Extracted page text data:
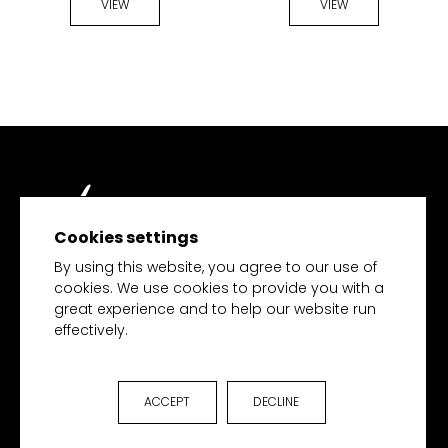
VIEW
VIEW
Cookies settings
TECH MERCHANDISE
By using this website, you agree to our use of
cookies. We use cookies to provide you with a
great experience and to help our website run
effectively.
HOME
PRODUCTS
COLLECTIONS
ACCEPT
DECLINE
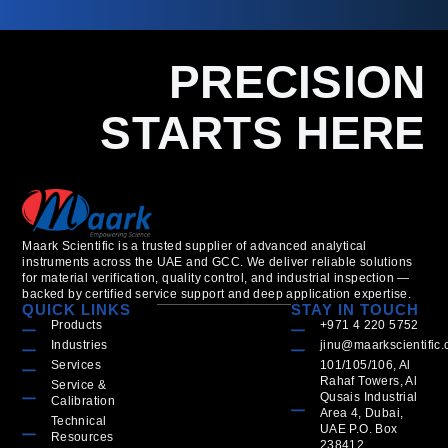
PRECISION
STARTS HERE
Maark Scientific is a trusted supplier of advanced analytical
instruments across the UAE and GCC. We deliver reliable solutions
for material verification, quality control, and industrial inspection —
backed by certified service support and deep application expertise.
QUICK LINKS
STAY IN TOUCH
Products
+971 4 220 5752
Industries
jinu@maarkscientific
Services
101/105/106, Al
Rahaf Towers, Al
Service &
Qusais Industrial
Calibration
Area 4, Dubai,
Technical
UAE P.O. Box
Resources
238412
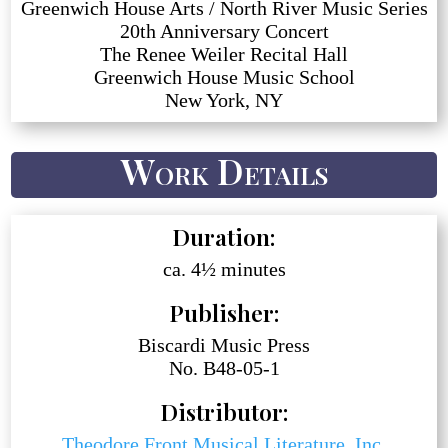
Greenwich House Arts / North River Music Series
20th Anniversary Concert
The Renee Weiler Recital Hall
Greenwich House Music School
New York, NY
Work Details
Duration:
ca. 4½ minutes
Publisher:
Biscardi Music Press
No. B48-05-1
Distributor:
Theodore Front Musical Literature, Inc.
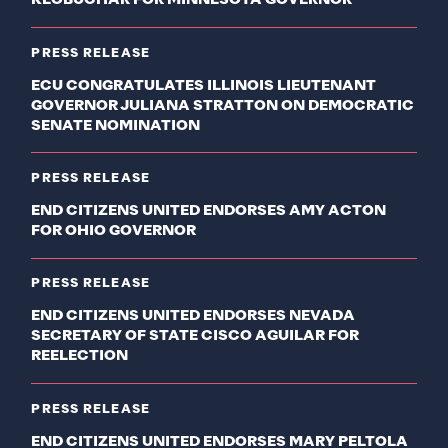
KLOBUCHAR FOR MINNESOTA GOVERNOR
PRESS RELEASE
ECU CONGRATULATES ILLINOIS LIEUTENANT
GOVERNOR JULIANA STRATTON ON DEMOCRATIC
SENATE NOMINATION
PRESS RELEASE
END CITIZENS UNITED ENDORSES AMY ACTON
FOR OHIO GOVERNOR
PRESS RELEASE
END CITIZENS UNITED ENDORSES NEVADA
SECRETARY OF STATE CISCO AGUILAR FOR
REELECTION
PRESS RELEASE
END CITIZENS UNITED ENDORSES MARY PELTOLA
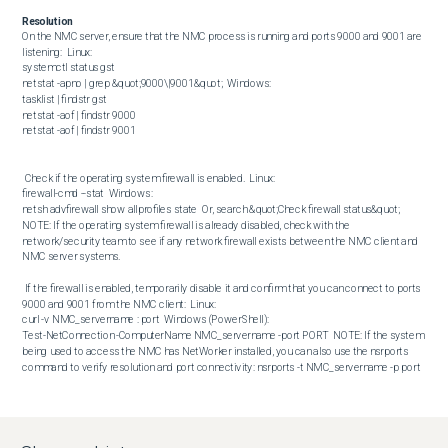
Resolution
On the NMC server, ensure that the NMC process is running and ports 9000 and 9001 are 
listening:  Linux:  

systemctl status gst

netstat -apno | grep &quot;9000\|9001&quot;  Windows:  

tasklist | findstr gst

netstat -aof | findstr 9000

netstat -aof | findstr 9001 

 Check if the operating system firewall is enabled.  Linux:  

firewall-cmd --stat  Windows:  

netsh advfirewall show allprofiles state  Or, search &quot;Check firewall status&quot;  
NOTE: If the operating system firewall is already disabled, check with the 
network/security team to see if any network firewall exists between the NMC client and 
NMC server systems. 

 If the firewall is enabled, temporarily disable it and confirm that you can connect to ports 
9000 and 9001 from the NMC client:  Linux:  

curl -v NMC_servername : port  Windows (PowerShell):  

Test-NetConnection -ComputerName NMC_servername -port PORT  NOTE: If the system 
being used to access the NMC has NetWorker installed, you can also use the nsrports 
command to verify resolution and port connectivity: nsrports -t NMC_servername -p port 

 If the operating system firewall must be enabled, configure the firewall rules to accept 
ports 9000 and 9001. These ports are detailed in the NetWorker Security Configuration 
Guide, available through: https://www.dell.com/support/home/product-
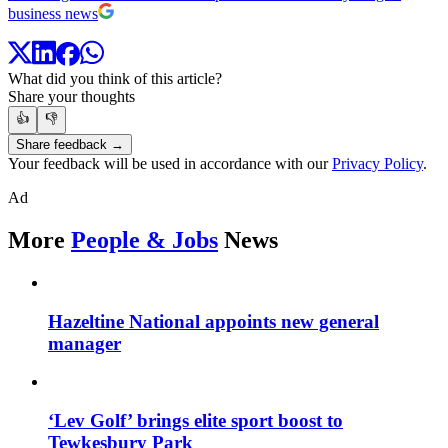
business news
What did you think of this article?
Share your thoughts
👍
👎
Share feedback →
Your feedback will be used in accordance with our
Privacy Policy
.
Ad
More
People & Jobs
News
Hazeltine National appoints new general
manager
‘Lev Golf’ brings elite sport boost to
Tewkesbury Park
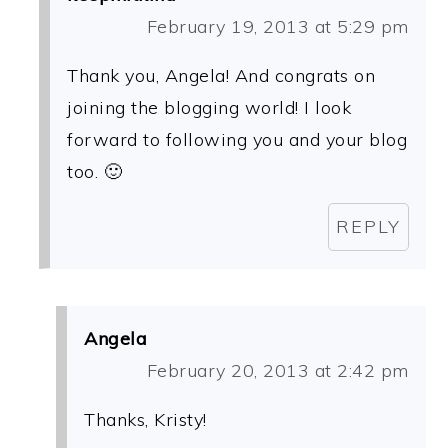
February 19, 2013 at 5:29 pm
Thank you, Angela! And congrats on
joining the blogging world! I look
forward to following you and your blog
too. 🙂
REPLY
Angela
February 20, 2013 at 2:42 pm
Thanks, Kristy!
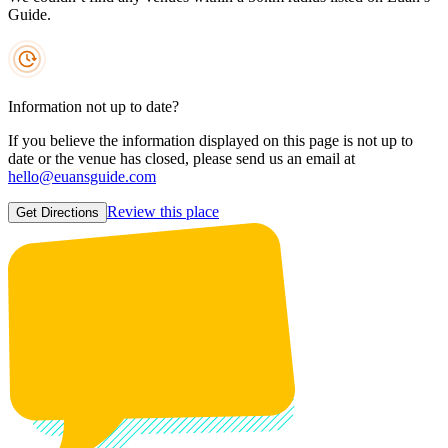
Guide.
Information not up to date?
If you believe the information displayed on this page is not up to
date or the venue has closed, please send us an email at
hello@euansguide.com
Review this place
Get Directions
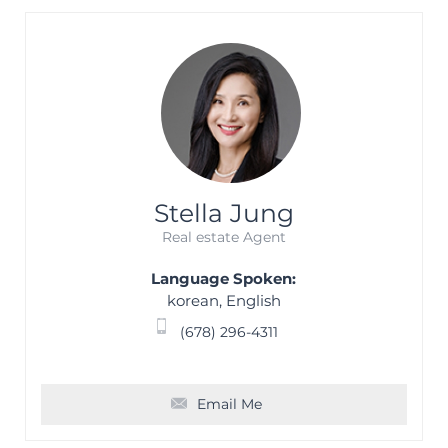
Stella Jung
Real estate Agent
Language Spoken:
korean, English
(678) 296-4311
Email Me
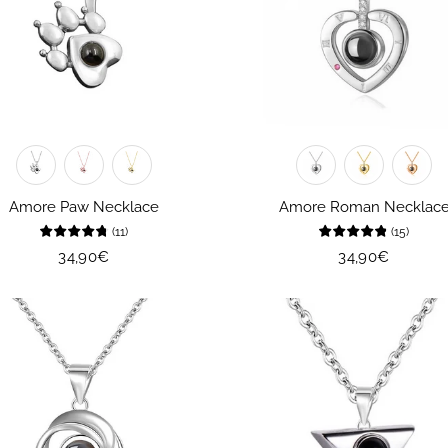
Amore Paw Necklace
Amore Roman Necklac
(
11
)
(
15
)
Regular
34,90€
Regular
34,90€
price
price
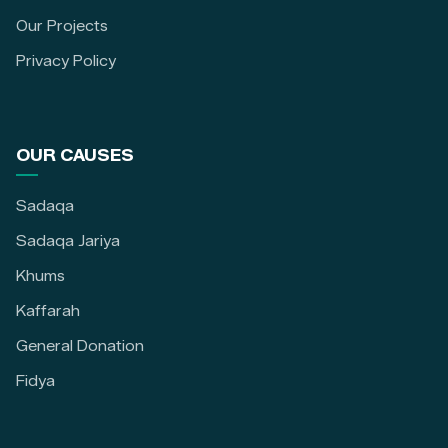
Our Projects
Privacy Policy
OUR CAUSES
Sadaqa
Sadaqa Jariya
Khums
Kaffarah
General Donation
Fidya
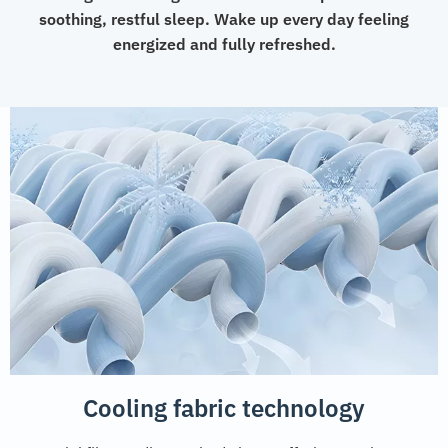
soothing, restful sleep. Wake up every day feeling
energized and fully refreshed.
Cooling fabric technology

**WORK REQUEST**
In your answer, include only the lines above starting at the line that holds "NMC server systems." and ending at the line that holds "command to verify", copied exactly.

**TASK RESPONSE**
NMC server systems. 

 If the firewall is enabled, temporarily disable it and confirm that you can connect to ports 
9000 and 9001 from the NMC client:  Linux:  

curl -v NMC_servername : port  Windows (PowerShell):  

Test-NetConnection -ComputerName NMC_servername -port PORT  NOTE: If the system 
being used to access the NMC has NetWorker installed, you can also use the nsrports 
command to verify resolution and port connectivity: nsrports -t NMC_servername -p port 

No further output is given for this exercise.